If you like legends, the Valencian city of Vila-real hides one of the most historic in the community. At the Sanctuary of Sant Pasqual Bailón – popularly known as El Sant and built in the XVI century – there is a story surrounding the figure of Saint Pasqual Bailón, according to which he warns his worshippers of his approaching death by using three knocks. In this way, he forewarns them to prepare themselves before departing to what the saint called “the eternal dream”. Throughout history it has been claimed that these knocks or sounds have been heard shortly before tragic occurrences, such as with the start of the Civil War or the death of an important figure. According to the Federació de Penyes de les Comarques de Castelló, from where the legend stems, when CF Vilareal has been relegated people from the area have made their way to the sanctuary to give three knocks and announce the bad news to the supporters.

Jornada 17: Madrid

El Cercle Català

Another recommendation from the FCB Supporters Club Federation of Madrid is the Cercle Català, at no.6 plaza España, which was founded in 1952 by a group of Catalans who were living in the capital and is intended to introduce Madrid to Catalonia and bring the two cities closer.
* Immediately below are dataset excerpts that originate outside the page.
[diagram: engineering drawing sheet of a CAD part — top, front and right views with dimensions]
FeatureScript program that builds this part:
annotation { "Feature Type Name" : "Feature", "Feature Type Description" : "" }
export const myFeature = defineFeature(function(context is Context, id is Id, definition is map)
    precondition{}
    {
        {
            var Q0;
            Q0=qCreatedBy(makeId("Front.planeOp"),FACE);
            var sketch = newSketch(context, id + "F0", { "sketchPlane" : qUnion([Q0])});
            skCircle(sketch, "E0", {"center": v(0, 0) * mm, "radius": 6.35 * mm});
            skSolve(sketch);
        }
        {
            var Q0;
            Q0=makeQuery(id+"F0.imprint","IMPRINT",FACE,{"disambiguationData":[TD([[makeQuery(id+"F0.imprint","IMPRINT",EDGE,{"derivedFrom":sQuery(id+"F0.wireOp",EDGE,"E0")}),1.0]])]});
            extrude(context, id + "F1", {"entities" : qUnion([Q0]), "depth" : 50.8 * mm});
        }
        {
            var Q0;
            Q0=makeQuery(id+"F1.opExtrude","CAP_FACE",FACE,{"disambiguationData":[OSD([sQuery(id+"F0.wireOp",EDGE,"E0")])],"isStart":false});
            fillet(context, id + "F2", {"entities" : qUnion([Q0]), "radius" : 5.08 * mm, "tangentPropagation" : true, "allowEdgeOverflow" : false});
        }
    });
The building boasts a large auditorium where classical and modern plays are performed, a substantial library which holds over 12,000 classified volumes and a recommendable restaurant where one can taste traditional Catalan dishes such as calçots, cargols a la llauna and botifarra catalana. This is also a space where the penyistes get together on match days to soak up the ‘culer’ atmosphere and cheer on the blaugrana team.